──────── Record excerpts

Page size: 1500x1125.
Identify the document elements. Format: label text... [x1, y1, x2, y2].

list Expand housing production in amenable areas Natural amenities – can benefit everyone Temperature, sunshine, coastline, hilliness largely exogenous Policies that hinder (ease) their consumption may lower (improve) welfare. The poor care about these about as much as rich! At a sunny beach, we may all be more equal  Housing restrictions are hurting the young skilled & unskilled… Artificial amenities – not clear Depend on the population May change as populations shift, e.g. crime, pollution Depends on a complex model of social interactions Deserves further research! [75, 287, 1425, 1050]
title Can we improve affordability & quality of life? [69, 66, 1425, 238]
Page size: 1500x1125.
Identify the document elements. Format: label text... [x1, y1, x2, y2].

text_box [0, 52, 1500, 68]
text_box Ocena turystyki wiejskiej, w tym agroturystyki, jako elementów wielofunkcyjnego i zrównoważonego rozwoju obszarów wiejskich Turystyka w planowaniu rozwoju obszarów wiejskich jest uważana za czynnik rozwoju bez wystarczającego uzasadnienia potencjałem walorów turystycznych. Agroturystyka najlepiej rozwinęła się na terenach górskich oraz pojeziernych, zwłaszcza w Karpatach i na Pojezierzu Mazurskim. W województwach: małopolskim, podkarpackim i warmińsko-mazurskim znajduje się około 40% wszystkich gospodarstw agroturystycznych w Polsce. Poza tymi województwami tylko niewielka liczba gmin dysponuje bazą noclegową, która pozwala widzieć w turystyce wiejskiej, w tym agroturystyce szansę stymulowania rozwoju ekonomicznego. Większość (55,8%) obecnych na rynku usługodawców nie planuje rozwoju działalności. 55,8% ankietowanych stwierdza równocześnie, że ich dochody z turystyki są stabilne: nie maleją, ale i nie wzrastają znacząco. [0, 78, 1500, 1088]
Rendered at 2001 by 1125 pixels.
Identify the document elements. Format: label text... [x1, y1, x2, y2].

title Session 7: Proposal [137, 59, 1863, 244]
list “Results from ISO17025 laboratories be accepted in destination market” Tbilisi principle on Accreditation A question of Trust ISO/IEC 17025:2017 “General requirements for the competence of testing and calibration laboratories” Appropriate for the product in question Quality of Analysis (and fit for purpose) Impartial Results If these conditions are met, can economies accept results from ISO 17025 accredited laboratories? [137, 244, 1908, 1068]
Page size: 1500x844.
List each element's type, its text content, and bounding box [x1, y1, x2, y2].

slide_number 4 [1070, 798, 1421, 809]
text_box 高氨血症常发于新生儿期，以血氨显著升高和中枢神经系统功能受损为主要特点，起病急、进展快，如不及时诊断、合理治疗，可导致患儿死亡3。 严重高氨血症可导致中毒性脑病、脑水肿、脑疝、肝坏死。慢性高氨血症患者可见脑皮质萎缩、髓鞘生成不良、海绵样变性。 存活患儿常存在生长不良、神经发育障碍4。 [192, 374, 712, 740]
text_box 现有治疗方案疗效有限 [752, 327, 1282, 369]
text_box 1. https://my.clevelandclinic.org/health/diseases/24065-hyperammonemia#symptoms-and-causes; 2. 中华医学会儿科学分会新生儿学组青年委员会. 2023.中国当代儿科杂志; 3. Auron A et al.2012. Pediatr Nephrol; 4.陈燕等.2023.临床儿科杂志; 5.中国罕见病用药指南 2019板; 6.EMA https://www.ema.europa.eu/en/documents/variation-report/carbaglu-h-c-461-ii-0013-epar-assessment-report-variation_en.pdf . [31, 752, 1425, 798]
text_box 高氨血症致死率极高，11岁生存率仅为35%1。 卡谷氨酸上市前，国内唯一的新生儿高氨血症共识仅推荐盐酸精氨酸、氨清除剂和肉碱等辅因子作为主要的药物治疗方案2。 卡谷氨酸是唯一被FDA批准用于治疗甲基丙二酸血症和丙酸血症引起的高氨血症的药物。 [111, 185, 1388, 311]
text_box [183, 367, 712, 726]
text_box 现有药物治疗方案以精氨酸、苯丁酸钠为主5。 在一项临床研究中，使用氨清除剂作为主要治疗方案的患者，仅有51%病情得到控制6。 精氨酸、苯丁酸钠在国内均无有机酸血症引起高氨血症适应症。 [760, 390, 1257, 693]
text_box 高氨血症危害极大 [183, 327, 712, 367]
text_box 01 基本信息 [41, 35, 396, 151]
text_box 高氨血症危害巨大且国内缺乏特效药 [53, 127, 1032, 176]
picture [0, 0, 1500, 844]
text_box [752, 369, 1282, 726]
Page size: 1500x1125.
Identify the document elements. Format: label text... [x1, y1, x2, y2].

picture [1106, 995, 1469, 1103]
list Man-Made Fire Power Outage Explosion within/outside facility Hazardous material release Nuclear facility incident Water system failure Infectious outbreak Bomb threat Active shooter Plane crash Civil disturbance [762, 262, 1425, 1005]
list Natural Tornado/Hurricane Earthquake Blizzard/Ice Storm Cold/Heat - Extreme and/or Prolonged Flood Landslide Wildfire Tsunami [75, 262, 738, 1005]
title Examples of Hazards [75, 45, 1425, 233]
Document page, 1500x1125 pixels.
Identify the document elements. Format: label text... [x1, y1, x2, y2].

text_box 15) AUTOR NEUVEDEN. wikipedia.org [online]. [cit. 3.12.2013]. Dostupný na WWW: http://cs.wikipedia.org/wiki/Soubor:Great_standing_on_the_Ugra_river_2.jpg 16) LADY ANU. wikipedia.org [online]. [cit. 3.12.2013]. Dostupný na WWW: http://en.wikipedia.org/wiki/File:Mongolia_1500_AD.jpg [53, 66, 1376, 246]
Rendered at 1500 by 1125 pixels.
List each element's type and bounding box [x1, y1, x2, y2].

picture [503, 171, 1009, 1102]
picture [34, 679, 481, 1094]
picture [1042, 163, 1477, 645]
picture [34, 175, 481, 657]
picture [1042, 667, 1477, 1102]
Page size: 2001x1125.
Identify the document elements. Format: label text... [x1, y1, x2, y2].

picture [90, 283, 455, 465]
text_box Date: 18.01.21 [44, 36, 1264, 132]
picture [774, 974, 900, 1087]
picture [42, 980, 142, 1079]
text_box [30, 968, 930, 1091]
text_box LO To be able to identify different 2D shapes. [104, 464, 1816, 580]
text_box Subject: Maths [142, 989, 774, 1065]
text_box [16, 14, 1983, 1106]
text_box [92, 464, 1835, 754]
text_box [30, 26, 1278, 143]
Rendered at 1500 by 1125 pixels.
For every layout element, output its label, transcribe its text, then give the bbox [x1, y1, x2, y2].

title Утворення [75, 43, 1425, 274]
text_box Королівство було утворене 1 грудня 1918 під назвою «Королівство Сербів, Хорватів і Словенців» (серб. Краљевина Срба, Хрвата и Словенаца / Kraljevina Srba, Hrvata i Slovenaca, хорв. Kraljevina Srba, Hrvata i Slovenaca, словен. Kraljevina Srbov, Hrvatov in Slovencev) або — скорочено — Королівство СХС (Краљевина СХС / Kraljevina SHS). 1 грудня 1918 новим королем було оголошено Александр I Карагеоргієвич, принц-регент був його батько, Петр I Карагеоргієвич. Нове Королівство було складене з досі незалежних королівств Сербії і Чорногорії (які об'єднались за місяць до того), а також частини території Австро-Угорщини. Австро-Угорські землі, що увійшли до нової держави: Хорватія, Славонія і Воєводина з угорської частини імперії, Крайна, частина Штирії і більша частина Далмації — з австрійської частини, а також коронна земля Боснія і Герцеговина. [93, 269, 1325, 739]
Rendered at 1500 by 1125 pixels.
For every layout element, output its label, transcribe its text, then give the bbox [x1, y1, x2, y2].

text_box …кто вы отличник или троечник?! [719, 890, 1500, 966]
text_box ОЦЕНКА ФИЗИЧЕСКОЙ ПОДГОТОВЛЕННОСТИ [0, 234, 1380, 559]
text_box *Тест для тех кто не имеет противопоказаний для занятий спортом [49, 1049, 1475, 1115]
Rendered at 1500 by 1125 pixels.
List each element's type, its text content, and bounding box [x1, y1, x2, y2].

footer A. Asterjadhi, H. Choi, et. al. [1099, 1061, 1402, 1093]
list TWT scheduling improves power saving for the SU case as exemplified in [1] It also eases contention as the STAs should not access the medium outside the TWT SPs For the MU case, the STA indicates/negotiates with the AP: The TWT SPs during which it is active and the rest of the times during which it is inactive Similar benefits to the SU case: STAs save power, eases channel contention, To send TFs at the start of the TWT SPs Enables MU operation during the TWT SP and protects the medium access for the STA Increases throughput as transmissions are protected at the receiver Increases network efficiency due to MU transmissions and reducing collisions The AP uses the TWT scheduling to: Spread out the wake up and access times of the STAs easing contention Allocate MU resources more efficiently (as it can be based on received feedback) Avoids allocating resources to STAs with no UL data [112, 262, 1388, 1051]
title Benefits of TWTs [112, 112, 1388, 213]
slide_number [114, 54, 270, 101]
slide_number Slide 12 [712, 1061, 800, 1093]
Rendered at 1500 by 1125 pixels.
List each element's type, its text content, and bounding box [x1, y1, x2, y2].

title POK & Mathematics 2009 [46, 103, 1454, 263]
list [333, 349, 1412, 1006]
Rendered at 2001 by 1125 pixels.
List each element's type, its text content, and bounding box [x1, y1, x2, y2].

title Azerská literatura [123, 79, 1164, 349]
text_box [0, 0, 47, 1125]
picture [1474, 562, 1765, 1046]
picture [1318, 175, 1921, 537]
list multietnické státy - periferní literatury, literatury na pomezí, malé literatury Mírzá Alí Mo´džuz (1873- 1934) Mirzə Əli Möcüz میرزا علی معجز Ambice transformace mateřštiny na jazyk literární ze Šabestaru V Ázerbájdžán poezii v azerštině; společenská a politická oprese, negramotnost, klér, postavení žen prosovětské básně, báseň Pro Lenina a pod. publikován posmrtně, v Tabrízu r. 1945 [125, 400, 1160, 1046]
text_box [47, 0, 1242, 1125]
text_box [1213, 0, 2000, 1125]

────────────────

= Try it =
Every line above from the line with "Page size: 1500x844." to the line with "Document page, 1500x1125 pixels." is wanted, ends included; write them out exactly and add no other line.

= Final answer =
Page size: 1500x844.
List each element's type, its text content, and bounding box [x1, y1, x2, y2].

slide_number 4 [1070, 798, 1421, 809]
text_box 高氨血症常发于新生儿期，以血氨显著升高和中枢神经系统功能受损为主要特点，起病急、进展快，如不及时诊断、合理治疗，可导致患儿死亡3。 严重高氨血症可导致中毒性脑病、脑水肿、脑疝、肝坏死。慢性高氨血症患者可见脑皮质萎缩、髓鞘生成不良、海绵样变性。 存活患儿常存在生长不良、神经发育障碍4。 [192, 374, 712, 740]
text_box 现有治疗方案疗效有限 [752, 327, 1282, 369]
text_box 1. https://my.clevelandclinic.org/health/diseases/24065-hyperammonemia#symptoms-and-causes; 2. 中华医学会儿科学分会新生儿学组青年委员会. 2023.中国当代儿科杂志; 3. Auron A et al.2012. Pediatr Nephrol; 4.陈燕等.2023.临床儿科杂志; 5.中国罕见病用药指南 2019板; 6.EMA https://www.ema.europa.eu/en/documents/variation-report/carbaglu-h-c-461-ii-0013-epar-assessment-report-variation_en.pdf . [31, 752, 1425, 798]
text_box 高氨血症致死率极高，11岁生存率仅为35%1。 卡谷氨酸上市前，国内唯一的新生儿高氨血症共识仅推荐盐酸精氨酸、氨清除剂和肉碱等辅因子作为主要的药物治疗方案2。 卡谷氨酸是唯一被FDA批准用于治疗甲基丙二酸血症和丙酸血症引起的高氨血症的药物。 [111, 185, 1388, 311]
text_box [183, 367, 712, 726]
text_box 现有药物治疗方案以精氨酸、苯丁酸钠为主5。 在一项临床研究中，使用氨清除剂作为主要治疗方案的患者，仅有51%病情得到控制6。 精氨酸、苯丁酸钠在国内均无有机酸血症引起高氨血症适应症。 [760, 390, 1257, 693]
text_box 高氨血症危害极大 [183, 327, 712, 367]
text_box 01 基本信息 [41, 35, 396, 151]
text_box 高氨血症危害巨大且国内缺乏特效药 [53, 127, 1032, 176]
picture [0, 0, 1500, 844]
text_box [752, 369, 1282, 726]
Page size: 1500x1125.
Identify the document elements. Format: label text... [x1, y1, x2, y2].

picture [1106, 995, 1469, 1103]
list Man-Made Fire Power Outage Explosion within/outside facility Hazardous material release Nuclear facility incident Water system failure Infectious outbreak Bomb threat Active shooter Plane crash Civil disturbance [762, 262, 1425, 1005]
list Natural Tornado/Hurricane Earthquake Blizzard/Ice Storm Cold/Heat - Extreme and/or Prolonged Flood Landslide Wildfire Tsunami [75, 262, 738, 1005]
title Examples of Hazards [75, 45, 1425, 233]
Document page, 1500x1125 pixels.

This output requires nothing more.